- **Instructions for the task**: Retype the lines below word for word, keeping every one in order. Leave the pictures out of your answer.

- **Lines from a data collection**:

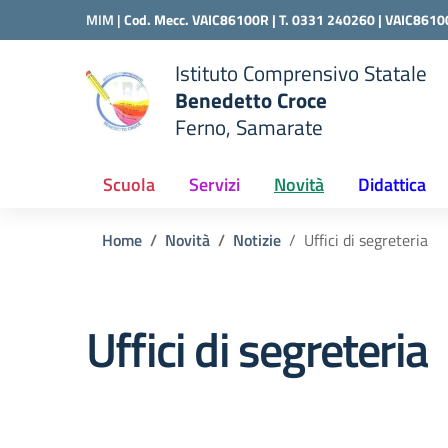
Vai ai contenuti
Vai al menu di navigazione
Vai al footer
MIM |
Cod. Mecc. VAIC86100R | T. 0331 240260 |
VAIC8610
Istituto Comprensivo Statale
Benedetto Croce
Ferno, Samarate
 della scuola
— Visita la pagina iniziale del
Scuola
Servizi
Novità
Didattica
Home
Novità
Notizie
Uffici di segreteria
Uffici di segreteria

- **Final answer**:
Vai ai contenuti
Vai al menu di navigazione
Vai al footer
MIM |
Cod. Mecc. VAIC86100R | T. 0331 240260 |
VAIC8610
Istituto Comprensivo Statale
Benedetto Croce
Ferno, Samarate
 della scuola
— Visita la pagina iniziale del
Scuola
Servizi
Novità
Didattica
Home
Novità
Notizie
Uffici di segreteria
Uffici di segreteria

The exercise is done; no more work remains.